Data in this exercise:
● ● ● ●

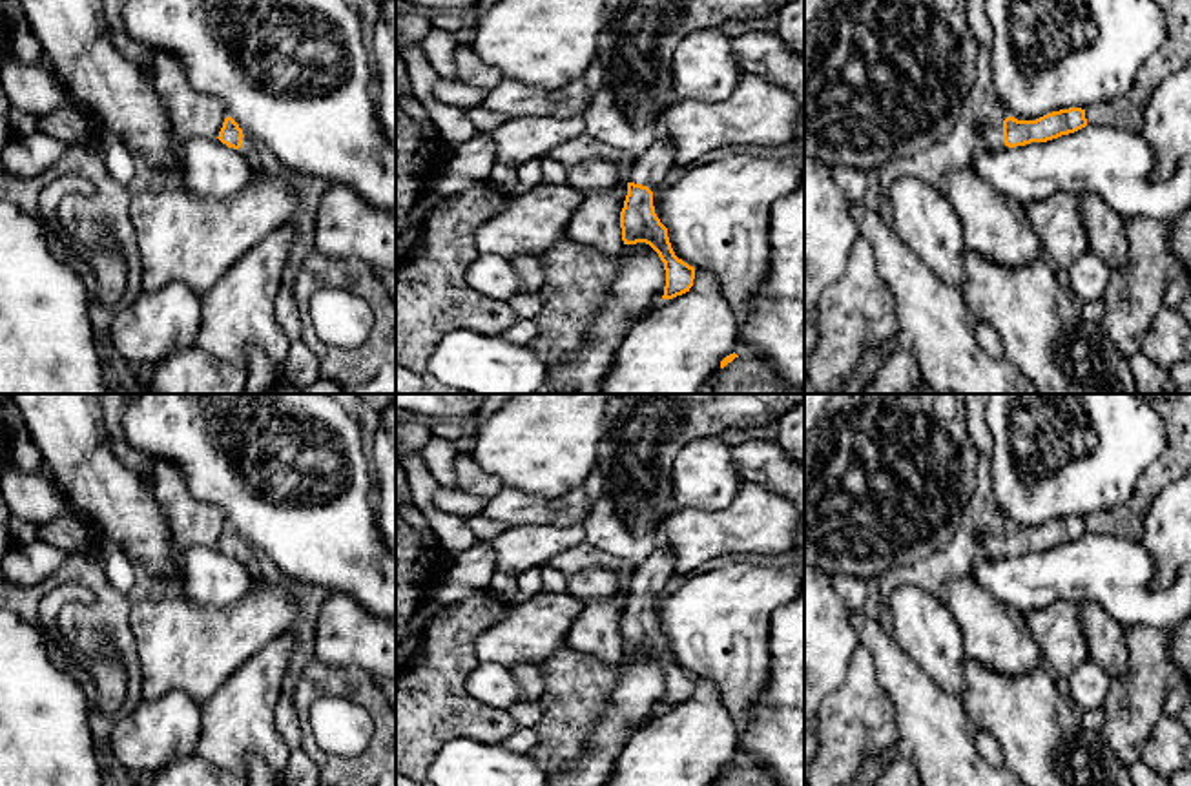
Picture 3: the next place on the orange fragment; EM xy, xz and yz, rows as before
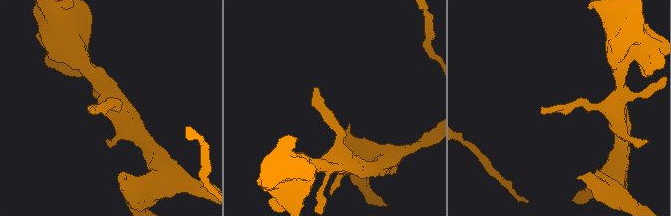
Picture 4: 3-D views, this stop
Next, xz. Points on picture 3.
1: xz (652, 577); M658 545L633 573L631 591L647 595L653 600L653 615L657 615L655 600L668 591L668 582L675 574L675 558L666 545Z

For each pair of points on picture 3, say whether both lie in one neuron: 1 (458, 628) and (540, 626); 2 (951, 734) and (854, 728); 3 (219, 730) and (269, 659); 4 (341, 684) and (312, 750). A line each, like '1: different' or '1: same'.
1: different
2: different
3: same
4: same

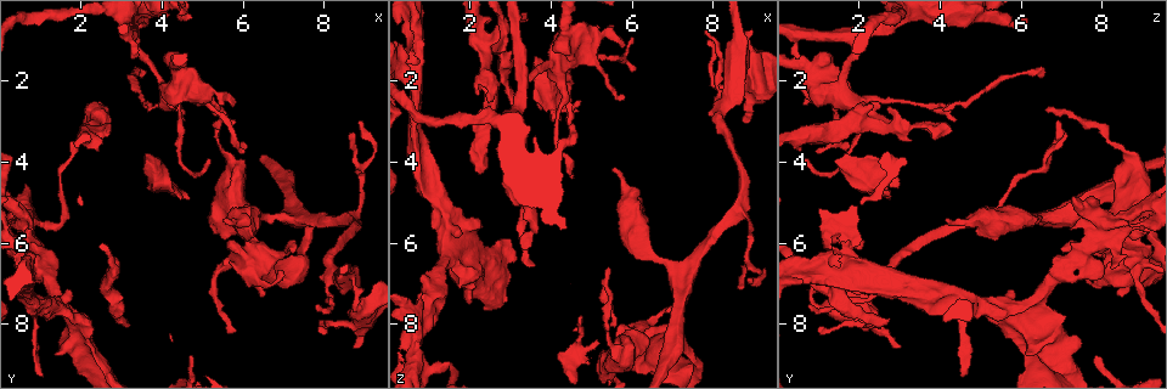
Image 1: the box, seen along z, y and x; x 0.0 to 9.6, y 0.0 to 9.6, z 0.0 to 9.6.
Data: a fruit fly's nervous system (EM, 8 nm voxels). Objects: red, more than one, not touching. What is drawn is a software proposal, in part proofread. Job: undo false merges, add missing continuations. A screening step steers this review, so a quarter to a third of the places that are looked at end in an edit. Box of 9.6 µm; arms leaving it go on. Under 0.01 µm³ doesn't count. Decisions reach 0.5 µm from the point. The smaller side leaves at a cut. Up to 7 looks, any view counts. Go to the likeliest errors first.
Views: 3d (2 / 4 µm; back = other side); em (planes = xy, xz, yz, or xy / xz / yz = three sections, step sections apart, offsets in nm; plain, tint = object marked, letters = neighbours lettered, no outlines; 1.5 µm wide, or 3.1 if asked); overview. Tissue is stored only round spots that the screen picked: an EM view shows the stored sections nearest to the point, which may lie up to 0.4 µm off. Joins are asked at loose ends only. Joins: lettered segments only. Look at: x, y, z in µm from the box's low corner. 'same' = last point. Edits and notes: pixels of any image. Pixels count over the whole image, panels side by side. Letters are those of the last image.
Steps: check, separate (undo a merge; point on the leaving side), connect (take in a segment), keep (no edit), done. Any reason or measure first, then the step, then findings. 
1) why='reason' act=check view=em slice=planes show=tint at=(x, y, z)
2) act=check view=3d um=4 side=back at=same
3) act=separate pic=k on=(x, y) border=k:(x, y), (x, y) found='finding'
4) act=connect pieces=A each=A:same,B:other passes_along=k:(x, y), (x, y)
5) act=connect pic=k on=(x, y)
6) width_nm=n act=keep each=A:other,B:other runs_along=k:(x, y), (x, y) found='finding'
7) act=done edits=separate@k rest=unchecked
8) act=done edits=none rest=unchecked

why='an open end' act=check view=3d um=2 at=(3.05, 7.90, 2.70)

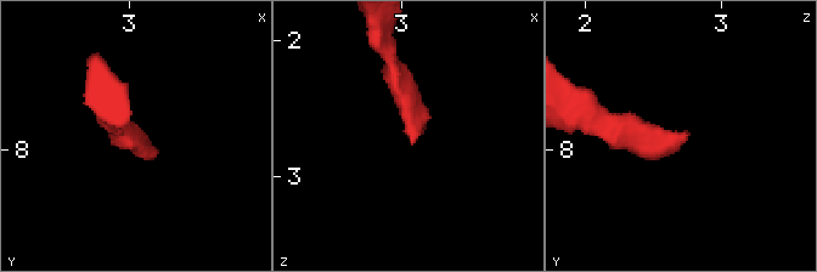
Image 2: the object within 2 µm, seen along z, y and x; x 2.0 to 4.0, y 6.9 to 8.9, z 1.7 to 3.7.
act=check view=em slice=yz step=4 show=tint at=(3.04, 7.90, 2.70)

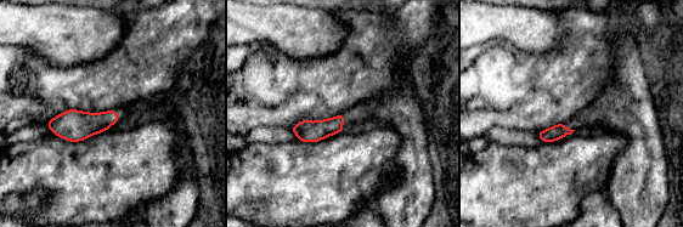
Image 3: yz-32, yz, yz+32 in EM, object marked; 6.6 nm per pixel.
why='cut it another way' act=check view=em slice=xy step=4 show=letters at=same

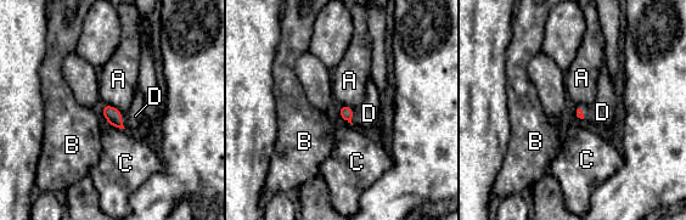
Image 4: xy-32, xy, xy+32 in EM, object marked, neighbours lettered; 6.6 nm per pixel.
act=connect pieces=D each=A:other,B:other,C:other,D:same passes_along=4:(112, 114), (121, 122), (135, 116) found='it goes on there'

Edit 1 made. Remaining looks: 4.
why='redraw' act=check view=overview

● ● ● ●

Repeat everything in the records above exactly; pictures are not part of the copy.

Picture 3: the next place on the orange fragment; EM xy, xz and yz, rows as before
Picture 4: 3-D views, this stop
Next, xz. Points on picture 3.
1: xz (652, 577); M658 545L633 573L631 591L647 595L653 600L653 615L657 615L655 600L668 591L668 582L675 574L675 558L666 545Z

For each pair of points on picture 3, say whether both lie in one neuron: 1 (458, 628) and (540, 626); 2 (951, 734) and (854, 728); 3 (219, 730) and (269, 659); 4 (341, 684) and (312, 750). A line each, like '1: different' or '1: same'.
1: different
2: different
3: same
4: same

Image 1: the box, seen along z, y and x; x 0.0 to 9.6, y 0.0 to 9.6, z 0.0 to 9.6.
Data: a fruit fly's nervous system (EM, 8 nm voxels). Objects: red, more than one, not touching. What is drawn is a software proposal, in part proofread. Job: undo false merges, add missing continuations. A screening step steers this review, so a quarter to a third of the places that are looked at end in an edit. Box of 9.6 µm; arms leaving it go on. Under 0.01 µm³ doesn't count. Decisions reach 0.5 µm from the point. The smaller side leaves at a cut. Up to 7 looks, any view counts. Go to the likeliest errors first.
Views: 3d (2 / 4 µm; back = other side); em (planes = xy, xz, yz, or xy / xz / yz = three sections, step sections apart, offsets in nm; plain, tint = object marked, letters = neighbours lettered, no outlines; 1.5 µm wide, or 3.1 if asked); overview. Tissue is stored only round spots that the screen picked: an EM view shows the stored sections nearest to the point, which may lie up to 0.4 µm off. Joins are asked at loose ends only. Joins: lettered segments only. Look at: x, y, z in µm from the box's low corner. 'same' = last point. Edits and notes: pixels of any image. Pixels count over the whole image, panels side by side. Letters are those of the last image.
Steps: check, separate (undo a merge; point on the leaving side), connect (take in a segment), keep (no edit), done. Any reason or measure first, then the step, then findings. 
1) why='reason' act=check view=em slice=planes show=tint at=(x, y, z)
2) act=check view=3d um=4 side=back at=same
3) act=separate pic=k on=(x, y) border=k:(x, y), (x, y) found='finding'
4) act=connect pieces=A each=A:same,B:other passes_along=k:(x, y), (x, y)
5) act=connect pic=k on=(x, y)
6) width_nm=n act=keep each=A:other,B:other runs_along=k:(x, y), (x, y) found='finding'
7) act=done edits=separate@k rest=unchecked
8) act=done edits=none rest=unchecked

why='an open end' act=check view=3d um=2 at=(3.05, 7.90, 2.70)

Image 2: the object within 2 µm, seen along z, y and x; x 2.0 to 4.0, y 6.9 to 8.9, z 1.7 to 3.7.
act=check view=em slice=yz step=4 show=tint at=(3.04, 7.90, 2.70)

Image 3: yz-32, yz, yz+32 in EM, object marked; 6.6 nm per pixel.
why='cut it another way' act=check view=em slice=xy step=4 show=letters at=same

Image 4: xy-32, xy, xy+32 in EM, object marked, neighbours lettered; 6.6 nm per pixel.
act=connect pieces=D each=A:other,B:other,C:other,D:same passes_along=4:(112, 114), (121, 122), (135, 116) found='it goes on there'

Edit 1 made. Remaining looks: 4.
why='redraw' act=check view=overview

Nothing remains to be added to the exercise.